とりっくおあとりーと!

 

 
 
 「かっ、会長―! 勘弁して下さいよぉっ、絶対鼻で笑われて終わりですってー!」
 「大丈夫よ! 鼻で笑ったらこっちが笑うくらい苛めぬいちゃいなさい!」
 「意味がわかりませんっ」
 
 
 また騒いでいる。
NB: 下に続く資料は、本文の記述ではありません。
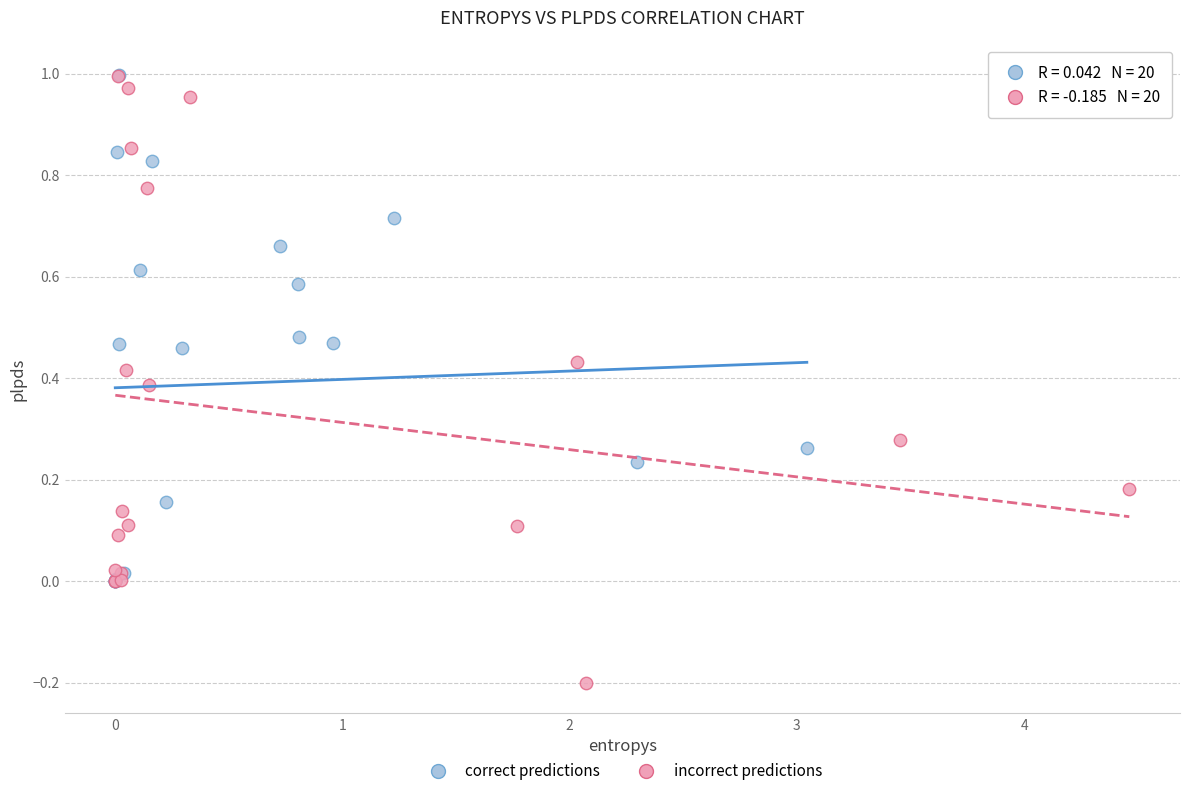

Which series has the widest spread of Y values?

incorrect predictions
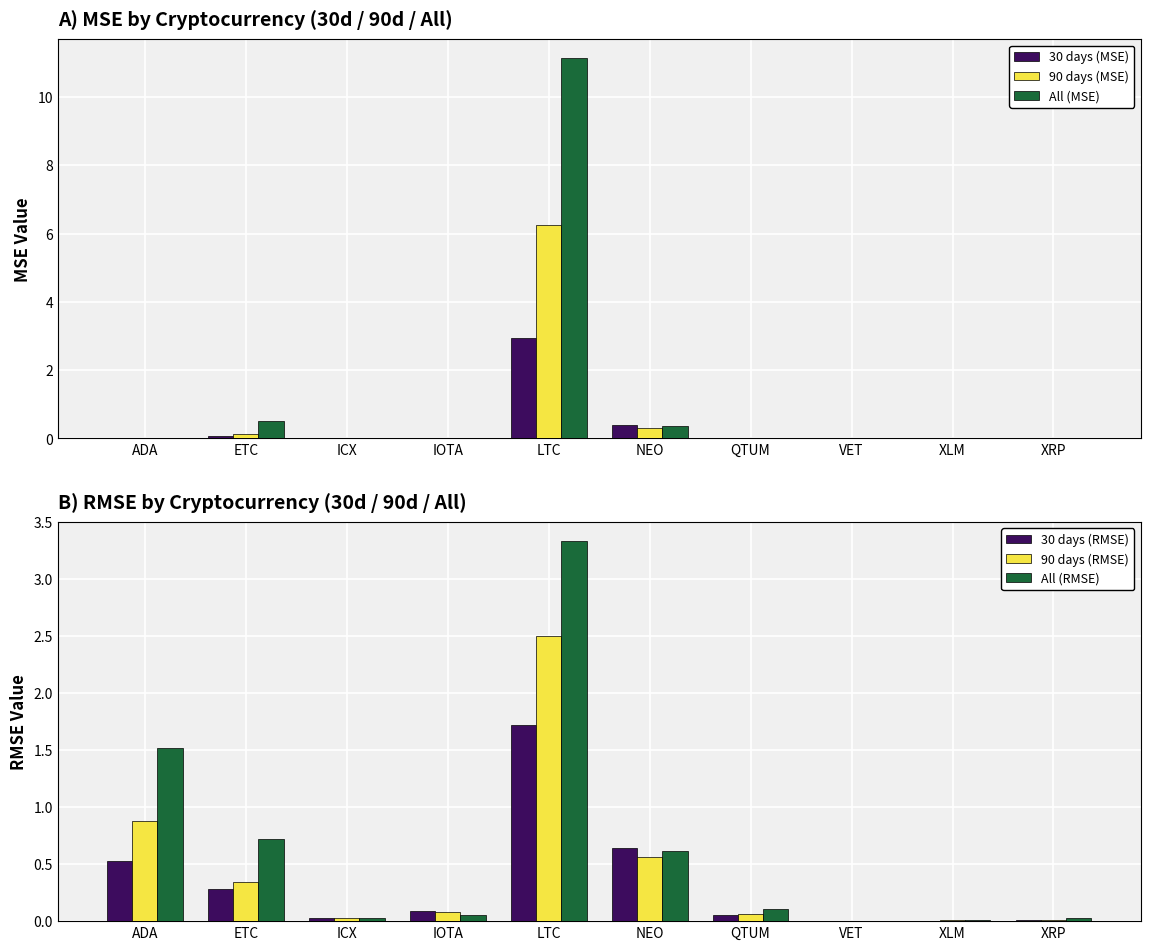

Which category has the highest value in the 30 days (MSE) series?

LTC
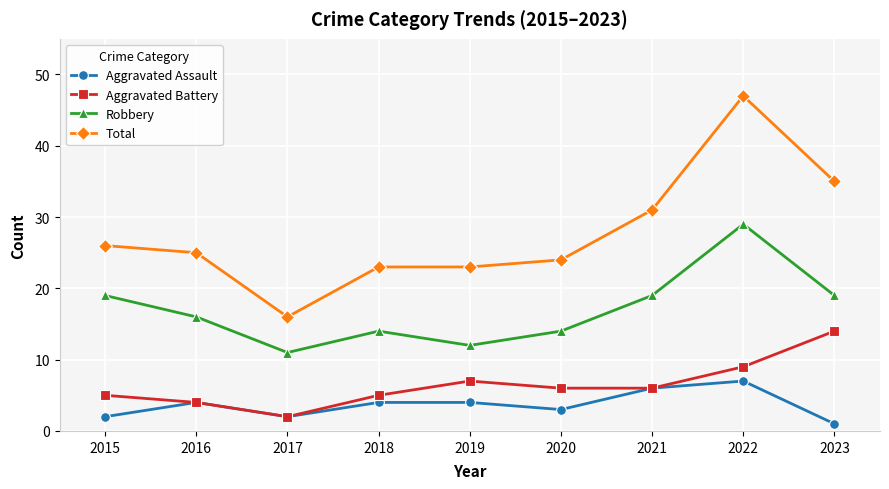

At which category does Robbery reach its first local valley?

2017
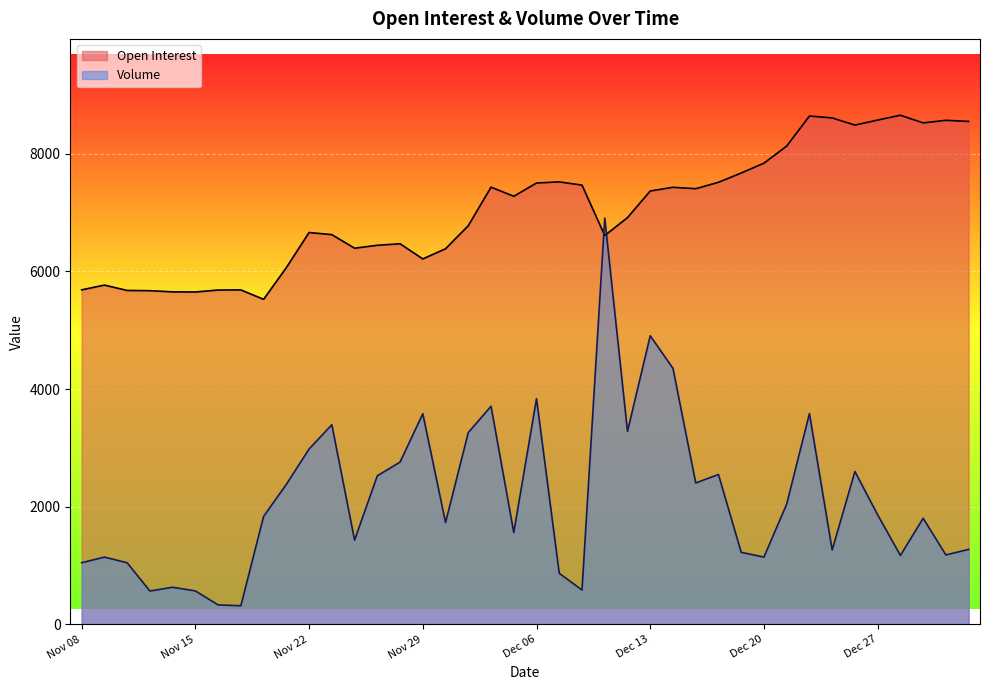

Is it true that Open Interest equals 5780 at Dec 28?

False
このアッシュフォード学園の生徒会室は、いつもにぎやかだ。
 この生徒会の全員が異常なほど仲が良く、人懐こい。いや、これが普通なのかもしれないが、僕は生れてこの方普通の人間というものとあまり接したことがないから、基準が分からない。
 僕はそんなことを考えながら扉を開く。
 
 「失礼します…」
 「あ、ロロ!」
 「な…」
 
 ぱあっとこちらに笑顔を向けるのはシャーリーさんだ。シャーリー・フェネット。三年の水泳部所属。とても明るい人で、多分、優しい、人だ。
 ところで僕は、その時ひどく狼狽して固まってしまっていた。
 何故ならシャーリーさんの格好が、何だかとても露出度の高い…というか。
 
 「やっぱり変だよね? こんな格好…」
 
 シャーリーさんがちょっと落ち込んだ感じで俯く。いや、多分、これは似合っているのだと思う。ただ、隠すところしか隠していない、その格好はどうなんだろうか。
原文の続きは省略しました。